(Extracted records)
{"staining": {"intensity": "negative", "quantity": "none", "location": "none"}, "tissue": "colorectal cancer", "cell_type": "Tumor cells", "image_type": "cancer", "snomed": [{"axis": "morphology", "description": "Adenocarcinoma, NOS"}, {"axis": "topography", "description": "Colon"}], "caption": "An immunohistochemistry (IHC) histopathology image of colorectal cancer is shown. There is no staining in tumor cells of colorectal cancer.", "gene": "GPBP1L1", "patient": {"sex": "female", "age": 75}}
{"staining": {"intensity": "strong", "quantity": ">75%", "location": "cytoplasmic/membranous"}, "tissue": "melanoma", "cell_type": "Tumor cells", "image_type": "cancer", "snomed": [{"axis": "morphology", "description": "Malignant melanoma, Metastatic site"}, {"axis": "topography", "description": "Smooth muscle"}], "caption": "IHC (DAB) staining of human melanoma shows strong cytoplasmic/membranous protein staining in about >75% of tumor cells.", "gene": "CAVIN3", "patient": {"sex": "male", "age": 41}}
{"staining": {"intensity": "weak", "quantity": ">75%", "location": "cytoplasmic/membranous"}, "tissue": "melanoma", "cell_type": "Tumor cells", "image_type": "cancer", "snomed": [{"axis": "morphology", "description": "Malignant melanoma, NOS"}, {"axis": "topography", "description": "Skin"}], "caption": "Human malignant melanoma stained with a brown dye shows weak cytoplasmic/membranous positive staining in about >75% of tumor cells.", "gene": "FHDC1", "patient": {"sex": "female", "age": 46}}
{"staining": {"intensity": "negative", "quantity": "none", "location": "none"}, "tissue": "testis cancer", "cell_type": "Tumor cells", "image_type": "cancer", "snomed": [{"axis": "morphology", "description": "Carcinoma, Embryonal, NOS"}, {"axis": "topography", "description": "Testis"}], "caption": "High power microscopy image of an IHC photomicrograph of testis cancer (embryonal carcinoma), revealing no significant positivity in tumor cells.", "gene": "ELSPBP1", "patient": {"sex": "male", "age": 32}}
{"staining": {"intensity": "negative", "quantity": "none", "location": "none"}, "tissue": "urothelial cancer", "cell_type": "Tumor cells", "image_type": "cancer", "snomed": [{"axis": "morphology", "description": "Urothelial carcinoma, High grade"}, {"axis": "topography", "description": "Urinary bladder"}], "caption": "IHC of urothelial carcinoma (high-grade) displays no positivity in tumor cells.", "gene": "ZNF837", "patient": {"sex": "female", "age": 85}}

__TASK BRIEF__. In full and without alteration, write out each record.

__ANSWER FOR THIS EXERCISE__.
{"staining": {"intensity": "negative", "quantity": "none", "location": "none"}, "tissue": "colorectal cancer", "cell_type": "Tumor cells", "image_type": "cancer", "snomed": [{"axis": "morphology", "description": "Adenocarcinoma, NOS"}, {"axis": "topography", "description": "Colon"}], "caption": "An immunohistochemistry (IHC) histopathology image of colorectal cancer is shown. There is no staining in tumor cells of colorectal cancer.", "gene": "GPBP1L1", "patient": {"sex": "female", "age": 75}}
{"staining": {"intensity": "strong", "quantity": ">75%", "location": "cytoplasmic/membranous"}, "tissue": "melanoma", "cell_type": "Tumor cells", "image_type": "cancer", "snomed": [{"axis": "morphology", "description": "Malignant melanoma, Metastatic site"}, {"axis": "topography", "description": "Smooth muscle"}], "caption": "IHC (DAB) staining of human melanoma shows strong cytoplasmic/membranous protein staining in about >75% of tumor cells.", "gene": "CAVIN3", "patient": {"sex": "male", "age": 41}}
{"staining": {"intensity": "weak", "quantity": ">75%", "location": "cytoplasmic/membranous"}, "tissue": "melanoma", "cell_type": "Tumor cells", "image_type": "cancer", "snomed": [{"axis": "morphology", "description": "Malignant melanoma, NOS"}, {"axis": "topography", "description": "Skin"}], "caption": "Human malignant melanoma stained with a brown dye shows weak cytoplasmic/membranous positive staining in about >75% of tumor cells.", "gene": "FHDC1", "patient": {"sex": "female", "age": 46}}
{"staining": {"intensity": "negative", "quantity": "none", "location": "none"}, "tissue": "testis cancer", "cell_type": "Tumor cells", "image_type": "cancer", "snomed": [{"axis": "morphology", "description": "Carcinoma, Embryonal, NOS"}, {"axis": "topography", "description": "Testis"}], "caption": "High power microscopy image of an IHC photomicrograph of testis cancer (embryonal carcinoma), revealing no significant positivity in tumor cells.", "gene": "ELSPBP1", "patient": {"sex": "male", "age": 32}}
{"staining": {"intensity": "negative", "quantity": "none", "location": "none"}, "tissue": "urothelial cancer", "cell_type": "Tumor cells", "image_type": "cancer", "snomed": [{"axis": "morphology", "description": "Urothelial carcinoma, High grade"}, {"axis": "topography", "description": "Urinary bladder"}], "caption": "IHC of urothelial carcinoma (high-grade) displays no positivity in tumor cells.", "gene": "ZNF837", "patient": {"sex": "female", "age": 85}}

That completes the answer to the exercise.